Quando lemos acerca da cientista no artigo, ficamos com uma visão positiva do trabalho dos cientistas: eles têm a possibilidade de trabalhar em centros de investigação por todo o mundo, levando a cabo projectos fascinantes; utilizam técnicas científicas modernas; são livres de organizarem o seu horário de trabalho (bastante sobrecarregado); e, o mais importante, a sua contribuição pessoal pode levar a descobertas de importância mundial, que podem salvar a vida de milhões de pessoas, especialmente crianças.

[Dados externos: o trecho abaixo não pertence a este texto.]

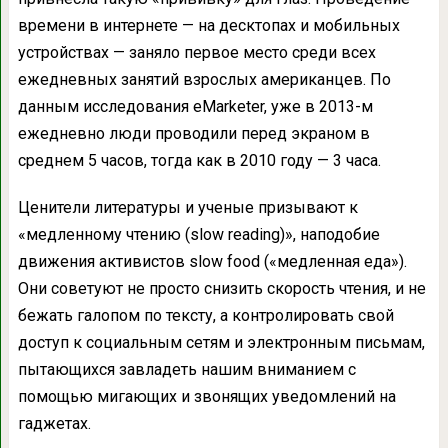
времени в интернете — на десктопах и мобильных
устройствах — заняло первое место среди всех
ежедневных занятий взрослых американцев. По
данным исследования eMarketer, уже в 2013-м
ежедневно люди проводили перед экраном в
среднем 5 часов, тогда как в 2010 году — 3 часа.
Ценители литературы и ученые призывают к
«медленному чтению (slow reading)», наподобие
движения активистов slow food («медленная еда»).
Они советуют не просто снизить скорость чтения, и не
бежать галопом по тексту, а контролировать свой
доступ к социальным сетям и электронным письмам,
пытающихся завладеть нашим вниманием с
помощью мигающих и звонящих уведомлений на
гаджетах.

Talvez o que torna este artigo único seja que, de uma forma simples, apresenta alguns assuntos que preocupam não apenas a sociedade científica mas também os governos, organizações e público em geral. Numa breve nota histórica do aparecimento da malária, o autor sugere que talvez tenha sido a actividade humana, há milhares de anos, que permitiu a evolução de uma doença rara para uma doença assassina em larga escala. Actualmente, a actividade humana, que origina o aquecimento global, pode chegar a levar a doença das regiões tropicais distantes para a proximidade do mundo desenvolvido. O assunto da utilização de animais em investigação laboratorial é também brevemente abordado. Além disso é sugerido que as descobertas científicas devem apenas ser postas em prática após cuidadoso exame de todas as suas consequências.

Este artigo poderá ser usado de várias formas como auxiliar educativo. Além de constituir uma óbvia fonte de informação científica para o professor, poderá ser usado como uma ferramenta de ensino alternativa. Por exemplo, o professor poderá fornecê-lo aos alunos e solicitar-lhes que completem uma ficha de trabalho que sintetize informação científica e permita obter uma perspectiva de como os cientistas no seu dia-a-dia planificam a sua pesquisa.